- Opening Delimiter -
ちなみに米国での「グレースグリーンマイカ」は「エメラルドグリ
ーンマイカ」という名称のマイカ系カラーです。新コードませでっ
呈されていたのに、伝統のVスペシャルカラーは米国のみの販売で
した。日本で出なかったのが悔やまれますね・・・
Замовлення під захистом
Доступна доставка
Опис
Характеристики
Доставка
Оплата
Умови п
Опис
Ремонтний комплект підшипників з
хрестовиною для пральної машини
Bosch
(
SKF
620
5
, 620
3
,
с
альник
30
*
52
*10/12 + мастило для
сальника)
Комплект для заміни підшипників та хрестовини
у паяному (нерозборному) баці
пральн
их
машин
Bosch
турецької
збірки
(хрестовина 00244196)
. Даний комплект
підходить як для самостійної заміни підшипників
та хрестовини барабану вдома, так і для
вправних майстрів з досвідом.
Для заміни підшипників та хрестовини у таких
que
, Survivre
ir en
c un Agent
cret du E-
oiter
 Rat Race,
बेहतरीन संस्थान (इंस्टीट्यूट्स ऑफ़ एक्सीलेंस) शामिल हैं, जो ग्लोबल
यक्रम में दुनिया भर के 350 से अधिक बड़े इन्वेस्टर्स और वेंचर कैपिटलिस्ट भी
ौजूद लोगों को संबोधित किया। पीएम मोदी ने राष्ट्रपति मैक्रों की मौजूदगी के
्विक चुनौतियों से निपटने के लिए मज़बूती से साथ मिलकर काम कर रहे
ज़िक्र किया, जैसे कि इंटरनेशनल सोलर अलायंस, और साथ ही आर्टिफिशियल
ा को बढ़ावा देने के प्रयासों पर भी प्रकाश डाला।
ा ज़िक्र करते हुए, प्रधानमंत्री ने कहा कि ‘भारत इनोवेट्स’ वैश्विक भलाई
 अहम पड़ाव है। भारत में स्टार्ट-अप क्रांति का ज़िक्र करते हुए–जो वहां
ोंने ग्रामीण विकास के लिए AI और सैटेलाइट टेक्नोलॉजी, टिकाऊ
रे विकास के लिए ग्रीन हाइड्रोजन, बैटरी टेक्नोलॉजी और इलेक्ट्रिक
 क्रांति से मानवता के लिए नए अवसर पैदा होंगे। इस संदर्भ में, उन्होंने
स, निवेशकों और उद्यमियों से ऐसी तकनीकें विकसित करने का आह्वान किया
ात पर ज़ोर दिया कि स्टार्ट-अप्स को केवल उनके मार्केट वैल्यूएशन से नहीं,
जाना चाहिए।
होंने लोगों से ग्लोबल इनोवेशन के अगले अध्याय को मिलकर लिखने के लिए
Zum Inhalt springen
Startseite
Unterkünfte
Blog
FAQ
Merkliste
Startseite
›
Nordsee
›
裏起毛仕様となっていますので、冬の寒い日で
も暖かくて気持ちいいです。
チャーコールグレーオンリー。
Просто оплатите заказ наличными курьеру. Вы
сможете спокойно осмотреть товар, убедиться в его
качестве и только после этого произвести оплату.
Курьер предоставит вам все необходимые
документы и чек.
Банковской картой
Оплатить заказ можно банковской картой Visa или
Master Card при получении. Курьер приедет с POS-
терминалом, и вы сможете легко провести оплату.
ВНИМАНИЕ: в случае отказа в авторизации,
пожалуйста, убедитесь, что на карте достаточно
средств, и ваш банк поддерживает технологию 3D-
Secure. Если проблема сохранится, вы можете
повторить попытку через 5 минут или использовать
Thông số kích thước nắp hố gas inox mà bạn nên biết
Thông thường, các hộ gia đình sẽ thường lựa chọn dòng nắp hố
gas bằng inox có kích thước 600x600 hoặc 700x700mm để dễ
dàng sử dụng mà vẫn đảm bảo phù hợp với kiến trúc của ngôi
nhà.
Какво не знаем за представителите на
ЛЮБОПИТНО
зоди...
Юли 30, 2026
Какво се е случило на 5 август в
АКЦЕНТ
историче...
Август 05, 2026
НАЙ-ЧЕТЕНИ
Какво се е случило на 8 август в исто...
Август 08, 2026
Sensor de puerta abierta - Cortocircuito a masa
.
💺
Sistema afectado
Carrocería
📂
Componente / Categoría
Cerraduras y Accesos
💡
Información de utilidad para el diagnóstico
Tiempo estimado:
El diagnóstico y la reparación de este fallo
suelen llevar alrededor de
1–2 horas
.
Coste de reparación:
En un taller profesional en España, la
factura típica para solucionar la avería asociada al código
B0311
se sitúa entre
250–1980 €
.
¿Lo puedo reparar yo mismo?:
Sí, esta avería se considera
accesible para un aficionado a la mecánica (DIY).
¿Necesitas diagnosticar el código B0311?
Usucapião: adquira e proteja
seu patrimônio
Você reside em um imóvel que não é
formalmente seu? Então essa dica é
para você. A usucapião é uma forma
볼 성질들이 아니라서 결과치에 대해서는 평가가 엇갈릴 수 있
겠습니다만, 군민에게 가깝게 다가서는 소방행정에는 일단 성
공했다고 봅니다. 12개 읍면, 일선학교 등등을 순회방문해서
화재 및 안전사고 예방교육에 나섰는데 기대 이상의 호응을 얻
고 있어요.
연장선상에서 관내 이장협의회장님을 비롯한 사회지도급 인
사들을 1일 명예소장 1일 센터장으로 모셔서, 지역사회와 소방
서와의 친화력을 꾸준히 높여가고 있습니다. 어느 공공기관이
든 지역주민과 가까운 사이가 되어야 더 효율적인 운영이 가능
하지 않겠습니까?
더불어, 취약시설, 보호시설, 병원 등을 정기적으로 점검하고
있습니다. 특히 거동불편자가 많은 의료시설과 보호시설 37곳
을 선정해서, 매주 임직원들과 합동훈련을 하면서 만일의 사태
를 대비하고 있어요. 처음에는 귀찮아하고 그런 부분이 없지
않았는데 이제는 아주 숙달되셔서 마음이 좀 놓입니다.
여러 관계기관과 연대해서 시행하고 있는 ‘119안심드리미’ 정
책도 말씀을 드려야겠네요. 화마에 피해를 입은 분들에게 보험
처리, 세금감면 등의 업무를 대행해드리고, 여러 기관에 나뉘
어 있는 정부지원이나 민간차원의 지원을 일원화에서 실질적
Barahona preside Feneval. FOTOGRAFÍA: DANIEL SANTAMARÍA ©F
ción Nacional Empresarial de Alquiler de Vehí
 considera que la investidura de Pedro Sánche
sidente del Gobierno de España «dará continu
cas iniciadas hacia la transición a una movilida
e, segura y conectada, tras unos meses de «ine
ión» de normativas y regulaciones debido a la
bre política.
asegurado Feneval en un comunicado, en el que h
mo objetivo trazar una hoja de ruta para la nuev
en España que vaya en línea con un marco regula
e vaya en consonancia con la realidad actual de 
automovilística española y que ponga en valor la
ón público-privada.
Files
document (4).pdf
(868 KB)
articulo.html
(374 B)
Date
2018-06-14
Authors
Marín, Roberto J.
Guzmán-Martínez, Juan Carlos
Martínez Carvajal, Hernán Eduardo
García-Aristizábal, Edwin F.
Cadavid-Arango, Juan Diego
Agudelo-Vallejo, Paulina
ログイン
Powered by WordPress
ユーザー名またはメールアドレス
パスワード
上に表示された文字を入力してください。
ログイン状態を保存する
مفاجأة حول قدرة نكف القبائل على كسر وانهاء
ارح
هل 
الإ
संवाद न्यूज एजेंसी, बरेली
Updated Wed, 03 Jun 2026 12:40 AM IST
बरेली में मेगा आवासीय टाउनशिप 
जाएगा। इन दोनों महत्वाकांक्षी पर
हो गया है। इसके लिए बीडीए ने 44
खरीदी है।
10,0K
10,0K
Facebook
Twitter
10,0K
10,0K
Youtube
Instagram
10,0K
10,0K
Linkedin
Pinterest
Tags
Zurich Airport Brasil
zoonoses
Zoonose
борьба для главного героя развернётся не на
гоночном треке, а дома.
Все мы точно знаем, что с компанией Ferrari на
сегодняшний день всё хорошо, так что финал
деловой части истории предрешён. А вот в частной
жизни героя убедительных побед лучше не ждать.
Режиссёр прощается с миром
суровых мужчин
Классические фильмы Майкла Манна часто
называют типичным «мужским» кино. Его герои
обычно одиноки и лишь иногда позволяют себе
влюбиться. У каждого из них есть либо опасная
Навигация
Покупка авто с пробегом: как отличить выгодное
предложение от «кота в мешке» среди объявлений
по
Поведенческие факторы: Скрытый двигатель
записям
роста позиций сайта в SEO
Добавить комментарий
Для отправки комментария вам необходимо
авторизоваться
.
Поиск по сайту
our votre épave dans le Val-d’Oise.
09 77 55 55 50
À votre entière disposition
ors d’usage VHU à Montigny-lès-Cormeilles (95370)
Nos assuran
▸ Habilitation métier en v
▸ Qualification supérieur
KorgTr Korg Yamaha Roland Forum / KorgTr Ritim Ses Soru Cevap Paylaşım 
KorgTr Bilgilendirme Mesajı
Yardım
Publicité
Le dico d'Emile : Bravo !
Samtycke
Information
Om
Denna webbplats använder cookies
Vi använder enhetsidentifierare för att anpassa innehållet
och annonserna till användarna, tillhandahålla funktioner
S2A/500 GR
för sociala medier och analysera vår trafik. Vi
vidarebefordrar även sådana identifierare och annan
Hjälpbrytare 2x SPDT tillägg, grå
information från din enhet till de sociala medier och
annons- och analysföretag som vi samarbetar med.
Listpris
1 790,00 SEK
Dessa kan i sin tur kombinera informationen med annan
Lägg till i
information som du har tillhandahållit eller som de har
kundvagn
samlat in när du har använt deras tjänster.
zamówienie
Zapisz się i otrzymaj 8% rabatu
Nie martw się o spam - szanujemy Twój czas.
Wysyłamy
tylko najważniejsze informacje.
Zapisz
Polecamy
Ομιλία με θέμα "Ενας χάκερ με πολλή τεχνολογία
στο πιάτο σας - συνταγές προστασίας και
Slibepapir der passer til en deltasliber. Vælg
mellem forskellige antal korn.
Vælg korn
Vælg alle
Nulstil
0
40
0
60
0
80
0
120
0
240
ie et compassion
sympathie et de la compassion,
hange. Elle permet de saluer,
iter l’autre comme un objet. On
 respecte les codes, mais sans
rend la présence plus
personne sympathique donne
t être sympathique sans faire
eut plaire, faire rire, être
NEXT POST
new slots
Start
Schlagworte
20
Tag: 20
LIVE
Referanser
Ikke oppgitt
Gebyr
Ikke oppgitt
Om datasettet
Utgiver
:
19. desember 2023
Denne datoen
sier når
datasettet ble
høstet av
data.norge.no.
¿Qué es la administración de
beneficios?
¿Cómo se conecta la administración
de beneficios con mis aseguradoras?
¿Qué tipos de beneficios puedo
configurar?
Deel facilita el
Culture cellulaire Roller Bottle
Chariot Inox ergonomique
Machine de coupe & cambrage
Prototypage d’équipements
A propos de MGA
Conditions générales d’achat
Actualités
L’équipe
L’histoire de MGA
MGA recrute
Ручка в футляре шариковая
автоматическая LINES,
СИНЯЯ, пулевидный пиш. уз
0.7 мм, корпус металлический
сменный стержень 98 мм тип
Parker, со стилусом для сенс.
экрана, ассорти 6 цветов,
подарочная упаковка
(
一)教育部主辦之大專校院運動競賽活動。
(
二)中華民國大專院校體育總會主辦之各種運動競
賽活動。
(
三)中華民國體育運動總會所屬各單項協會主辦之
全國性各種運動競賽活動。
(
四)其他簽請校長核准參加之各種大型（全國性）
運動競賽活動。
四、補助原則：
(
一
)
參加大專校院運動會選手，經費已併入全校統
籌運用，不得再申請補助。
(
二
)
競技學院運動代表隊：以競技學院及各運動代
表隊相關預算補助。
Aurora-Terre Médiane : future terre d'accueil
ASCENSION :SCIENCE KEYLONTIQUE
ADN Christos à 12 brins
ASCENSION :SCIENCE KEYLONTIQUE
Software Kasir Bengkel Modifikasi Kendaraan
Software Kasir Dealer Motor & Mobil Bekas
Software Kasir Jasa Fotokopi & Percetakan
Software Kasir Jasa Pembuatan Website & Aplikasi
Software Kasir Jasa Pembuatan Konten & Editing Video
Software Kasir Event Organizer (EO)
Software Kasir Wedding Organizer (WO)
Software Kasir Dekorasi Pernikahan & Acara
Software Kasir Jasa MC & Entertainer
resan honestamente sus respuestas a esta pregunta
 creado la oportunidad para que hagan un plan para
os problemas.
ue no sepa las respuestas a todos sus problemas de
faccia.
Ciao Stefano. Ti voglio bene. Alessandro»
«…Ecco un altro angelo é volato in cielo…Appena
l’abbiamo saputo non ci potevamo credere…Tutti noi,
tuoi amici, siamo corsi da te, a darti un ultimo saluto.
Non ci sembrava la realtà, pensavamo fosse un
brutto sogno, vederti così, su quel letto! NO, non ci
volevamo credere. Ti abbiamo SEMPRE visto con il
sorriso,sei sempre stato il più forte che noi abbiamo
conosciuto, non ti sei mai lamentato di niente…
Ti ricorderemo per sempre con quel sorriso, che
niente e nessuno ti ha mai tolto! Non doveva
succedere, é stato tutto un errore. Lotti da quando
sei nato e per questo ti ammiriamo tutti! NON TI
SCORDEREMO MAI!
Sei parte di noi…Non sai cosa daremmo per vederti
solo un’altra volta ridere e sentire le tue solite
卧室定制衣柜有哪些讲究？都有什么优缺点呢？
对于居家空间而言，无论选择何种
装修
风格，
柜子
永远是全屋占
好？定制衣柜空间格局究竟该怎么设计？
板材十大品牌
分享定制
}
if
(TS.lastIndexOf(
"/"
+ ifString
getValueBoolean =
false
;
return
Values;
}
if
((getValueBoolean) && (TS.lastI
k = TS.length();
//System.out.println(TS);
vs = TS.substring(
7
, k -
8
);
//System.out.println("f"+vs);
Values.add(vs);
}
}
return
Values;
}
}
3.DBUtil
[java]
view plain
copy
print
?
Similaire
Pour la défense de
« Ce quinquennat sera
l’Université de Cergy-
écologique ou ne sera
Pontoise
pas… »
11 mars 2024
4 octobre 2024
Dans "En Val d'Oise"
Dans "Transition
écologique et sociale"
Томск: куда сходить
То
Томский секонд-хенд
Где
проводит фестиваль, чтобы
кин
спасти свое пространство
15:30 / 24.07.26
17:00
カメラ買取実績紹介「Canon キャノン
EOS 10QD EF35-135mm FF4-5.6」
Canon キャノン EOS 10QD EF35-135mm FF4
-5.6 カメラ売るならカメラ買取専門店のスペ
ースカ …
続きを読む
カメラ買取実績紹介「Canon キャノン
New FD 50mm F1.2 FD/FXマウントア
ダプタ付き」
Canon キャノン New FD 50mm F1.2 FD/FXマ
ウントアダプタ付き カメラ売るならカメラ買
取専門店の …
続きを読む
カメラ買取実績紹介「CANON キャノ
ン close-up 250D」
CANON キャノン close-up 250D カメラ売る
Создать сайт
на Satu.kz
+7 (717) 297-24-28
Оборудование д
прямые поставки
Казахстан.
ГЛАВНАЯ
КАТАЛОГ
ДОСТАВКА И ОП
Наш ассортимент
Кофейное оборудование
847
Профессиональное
- Closing Delimiter -
→ **Exercise objective**
Set down verbatim the stretch of the listing from its first line through the line containing "सैटेलाइट टेक्नोलॉजी, टिकाऊ", inclusive at both ends.

→ **Answer to this problem**
ちなみに米国での「グレースグリーンマイカ」は「エメラルドグリ
ーンマイカ」という名称のマイカ系カラーです。新コードませでっ
呈されていたのに、伝統のVスペシャルカラーは米国のみの販売で
した。日本で出なかったのが悔やまれますね・・・
Замовлення під захистом
Доступна доставка
Опис
Характеристики
Доставка
Оплата
Умови п
Опис
Ремонтний комплект підшипників з
хрестовиною для пральної машини
Bosch
(
SKF
620
5
, 620
3
,
с
альник
30
*
52
*10/12 + мастило для
сальника)
Комплект для заміни підшипників та хрестовини
у паяному (нерозборному) баці
пральн
их
машин
Bosch
турецької
збірки
(хрестовина 00244196)
. Даний комплект
підходить як для самостійної заміни підшипників
та хрестовини барабану вдома, так і для
вправних майстрів з досвідом.
Для заміни підшипників та хрестовини у таких
que
, Survivre
ir en
c un Agent
cret du E-
oiter
 Rat Race,
बेहतरीन संस्थान (इंस्टीट्यूट्स ऑफ़ एक्सीलेंस) शामिल हैं, जो ग्लोबल
यक्रम में दुनिया भर के 350 से अधिक बड़े इन्वेस्टर्स और वेंचर कैपिटलिस्ट भी
ौजूद लोगों को संबोधित किया। पीएम मोदी ने राष्ट्रपति मैक्रों की मौजूदगी के
्विक चुनौतियों से निपटने के लिए मज़बूती से साथ मिलकर काम कर रहे
ज़िक्र किया, जैसे कि इंटरनेशनल सोलर अलायंस, और साथ ही आर्टिफिशियल
ा को बढ़ावा देने के प्रयासों पर भी प्रकाश डाला।
ा ज़िक्र करते हुए, प्रधानमंत्री ने कहा कि ‘भारत इनोवेट्स’ वैश्विक भलाई
 अहम पड़ाव है। भारत में स्टार्ट-अप क्रांति का ज़िक्र करते हुए–जो वहां
ोंने ग्रामीण विकास के लिए AI और सैटेलाइट टेक्नोलॉजी, टिकाऊ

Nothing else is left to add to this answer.